In these unique times, in the Lista family, the work weekday schedule runs like this: Kids wake up around 7:30 a.m., they all have breakfast, then family worship. The parents take turns: one assists the children in completing their academic work while the other gets some work done. In between this and the kids’ Zoom meetings with their teachers and classmates, there is time for the boys to ride bikes, read books, play Legos (or other toys), and go outside and play close to the house (away from other kids in the neighborhood). The goal is to finish the academic schedule by 2 p.m. “But one of the things we’ve learned with homeschooling is that flexibility is everything,” Lista shared. “There are days that are better than others, but my wife and I have come to realize the hidden blessings of spending more time together as a family. Also, we understand the consequences that COVID-19 has had on many people’s jobs and professions. Not being able to work and produce an income is nerve-racking. In our community, the local church’s Center of Influence continues to provide free food through its daily pantry service.”

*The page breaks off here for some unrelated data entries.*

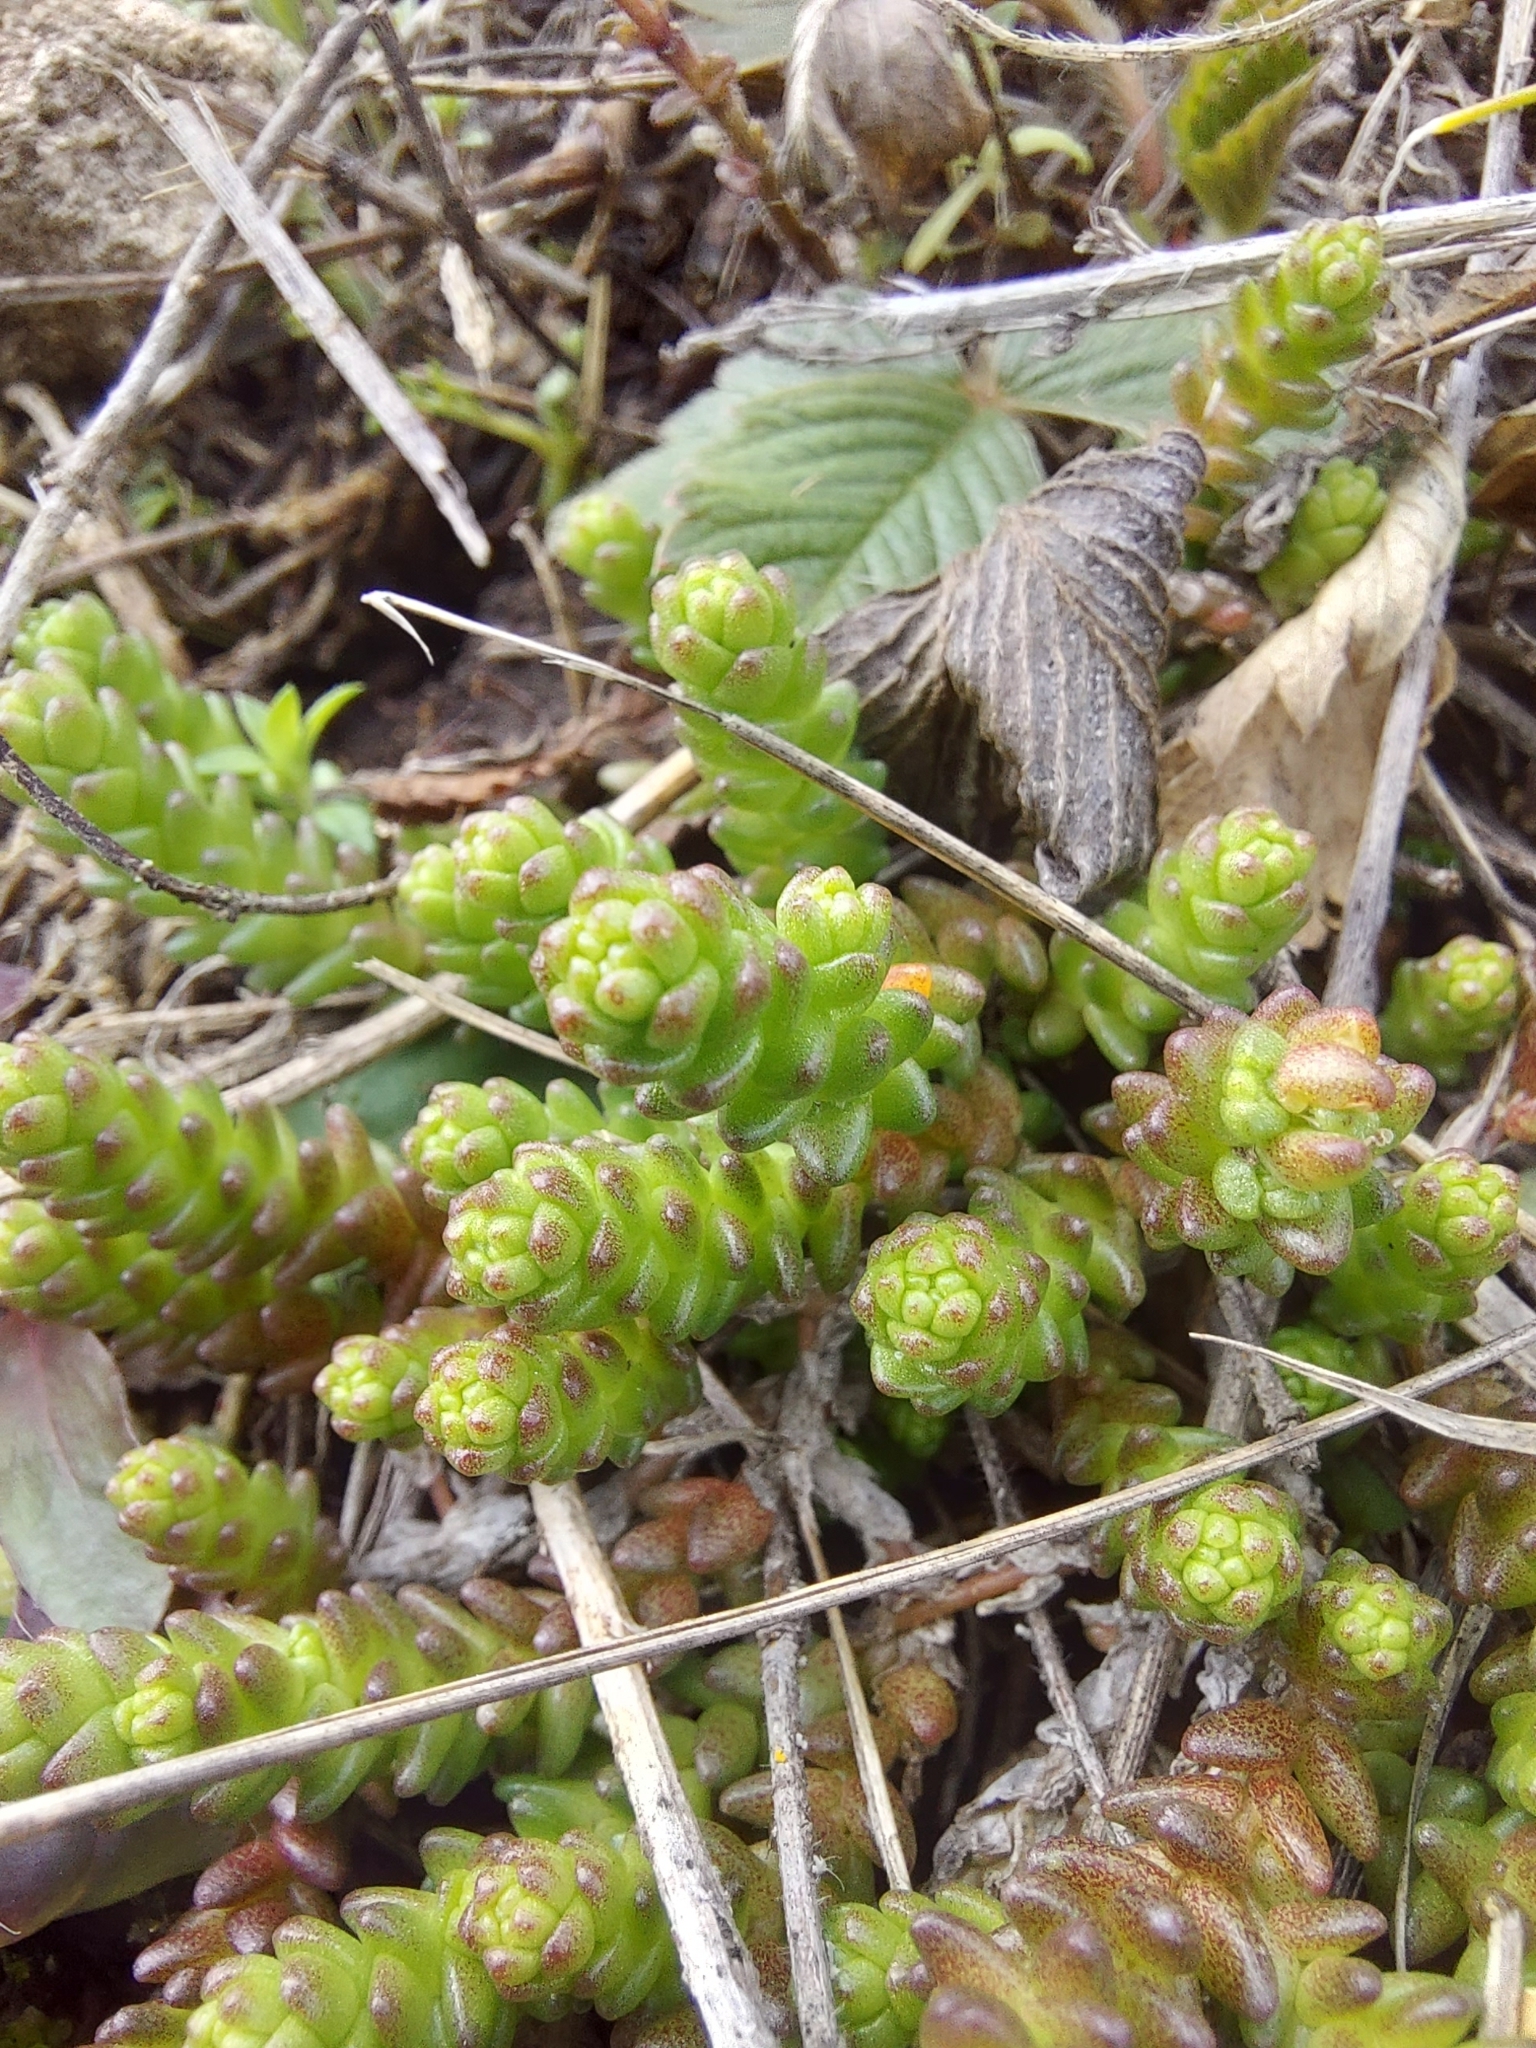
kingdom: Plantae
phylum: Tracheophyta
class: Magnoliopsida
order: Saxifragales
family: Crassulaceae
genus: Sedum
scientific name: Sedum acre
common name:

In spite of the adversities and difficulties we are all facing, as a family the Listas find comfort in the way God has guided their lives. Lista offered these encouraging words: “If we manage to keep present in our minds all of God’s interventions in our lives, the miracles He has performed, and His providence leading us up to this point, we can rest assured that this same God won’t abandon us in our time of need (Exodus 16; Numbers 11; Psalm 23, Mathew 28:19-21). The One who never fails (Joshua 21:45, Luke 1:37), the One who doesn’t lie or deceive (Numbers 23:19, Titus1:2, Hebrews 6:18), and the One who never changes (Isaiah 40:8, 1 Peter 1:25) has promised to give us, soon, very soon, an eternal home with endless happiness and absence of pain, tears, and death (Revelation 21:4). Thank you, Jesus!”